Almost every fibromyalgia patient I know suffers from migraine headaches. I’m fortunate to be one of the exceptions. However, I’ve had my share of various other types of headaches. I once had a tension headache that lasted for three weeks.
Recently, I’ve had a particularly painful type of headache called occipital neuralgia. It came on suddenly. I awoke one morning feeling like I’d been branded while I was sleeping. I had a searing pain in the back of my head in a spot the size of a dime. The pain has since migrated down to the bottom of my skull and shoots up to the top of my scalp. It began over a month ago, and it’s been with me ever since.

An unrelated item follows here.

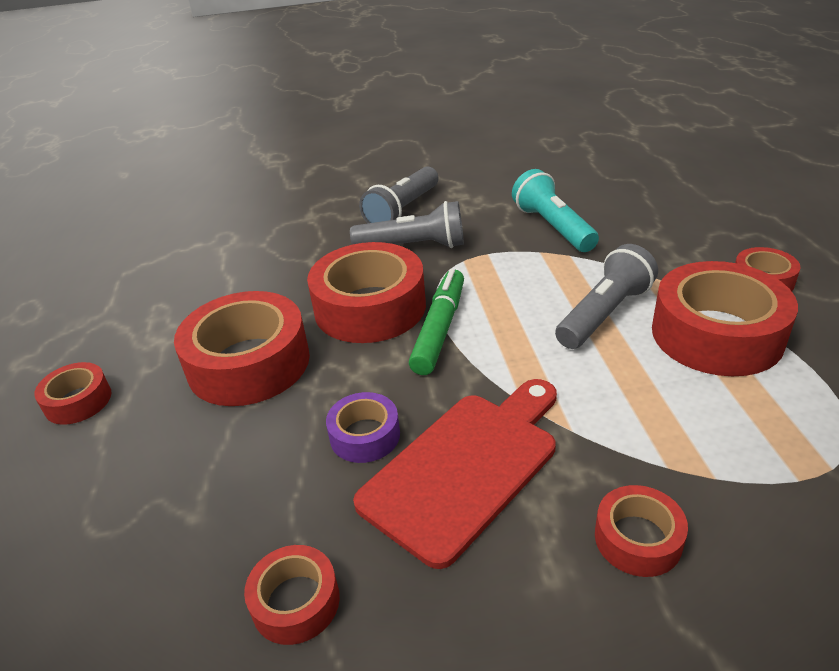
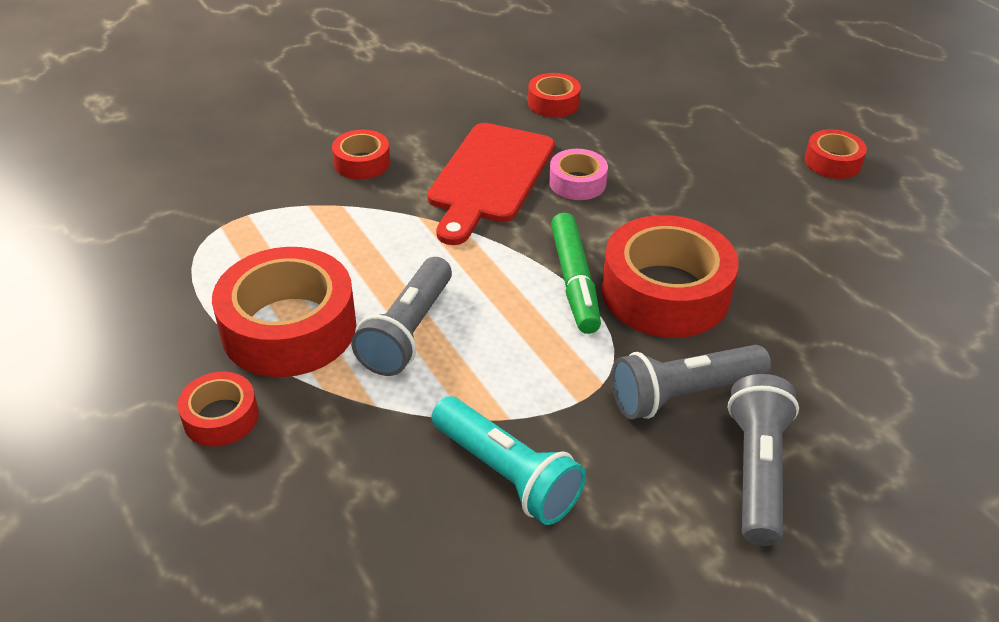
camera: 155 degrees right, 5 degrees up
red tape [174,291,310,406] -> none
purple tape [326,392,400,463] -> pink tape [549,149,608,200]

After a head and neck surgeon — formerly known as an ear, nose, and throat specialist — ruled out a sinus issue as the cause, I’ve been prescribed conservative treatments such as anti-inflammatory drugs, muscle relaxants, heat, massage, and acupuncture. The next step would be a trigger point injection into the nerves at the base of the skull, but I’m hopeful the pain will resolve before then.
During the last four painful weeks, I’ve educated myself about this type of headache, hoping to prevent a recurrence. What I’ve learned is that occipital neuralgia is related to myofascial pain syndrome, which is related to fibromyalgia, which seems to be the originator of all of it. Although there is no cure and no way to completely ensure prevention, there are things one can do to reduce the number of occurrences.
One is aerobic exercise. I’ve scoped out the local health clubs, looking for one with a swimming pool warm enough for my comfort. I once was an avid swimmer. It looks like I’m about to become one again. In addition, I’ll be seeing a physical therapist. Although I already do some form of stretching every day, I need to be sure that I’m reaching the muscles involved in my upper back and neck from where this pain is originating. I also need someone to evaluate the way in which I sit and stand. Poor posture can contribute to occipital headaches.
I’ll also be modifying my diet to one suggested for patients with any type of chronic pain. I have to admit that I’ve overindulged my sweet tooth lately. So, I’ll be eating less sugar and adding more protein in order to feel satisfied without it. Regardless of what happens with my occipital neuralgia, at least I’ll have improved my nutritional profile while I’m awaiting a cure.